Extract to read »
####################

I constantly go back to the story about a student who wrote a fantastic skit based on concepts learned in a history class. The teacher talked about how fantastic the skit was: it demonstrated complete understanding of the concept, the students were able to communicate the concept and apply it to another situation. It was worth a whole TEN points! The next day, the students had a 60 point multiple choice test. Huh. I know which thing I think shows more understanding, yet that was worth 1/6 of the multiple choice test.

Shut-Down Learners

I have never posted just about the Shut-Down Learner concept by Dr. Richard Selznick. I’ve referred to it, but need a more thorough post.

I ran across Dr Selznick’s concept of the Shut-Down Learner about a year ago. It completely fits.

From his article, “When Learners Shut Down,” these are characteristics of a shut-down learner (before shutting down):

  • Tuning out in circle time
  • Highly spatial and visual learners
  • Active or over-active
  • Difficulty with language-based activities such as reading and writing

We’ve got three of the four.

####################

Material shown »
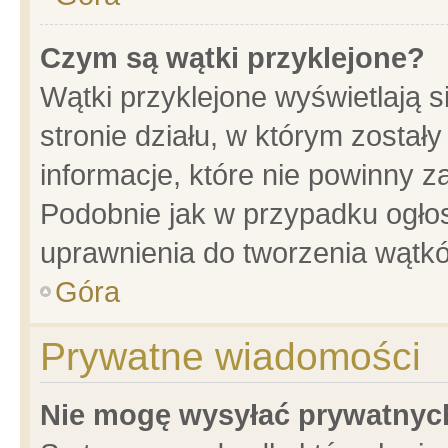
Czym są wątki przyklejone?
Wątki przyklejone wyświetlają s
stronie działu, w którym został
informacje, które nie powinny z
Podobnie jak w przypadku ogło
uprawnienia do tworzenia wątkó
Góra
Prywatne wiadomości
Nie mogę wysyłać prywatnyc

####################

Activity A »
List every characteristic of a shut-down learner, before shutting down, that the text on shut-down learners gives from Dr. Selznick's article.
Activity B »
From the text on shut-down learners, quote the passage starting at "I ran across" and ending at "of the four.".
Activity C »
Answer these questions from the text on shut-down learners:
(i) How many points was the student's skit worth?
(ii) How many points was the multiple choice test the next day worth?
(iii) What is the title of Dr. Selznick's article?

Answer section A »
Tuning out in circle time
Highly spatial and visual learners
Active or over-active
Difficulty with language-based activities such as reading and writing

Answer section B »
I ran across Dr Selznick’s concept of the Shut-Down Learner about a year ago. It completely fits.

From his article, “When Learners Shut Down,” these are characteristics of a shut-down learner (before shutting down):

  • Tuning out in circle time
  • Highly spatial and visual learners
  • Active or over-active
  • Difficulty with language-based activities such as reading and writing

We’ve got three of the four.

Answer section C »
(i) Ten points.
(ii) 60 points.
(iii) "When Learners Shut Down."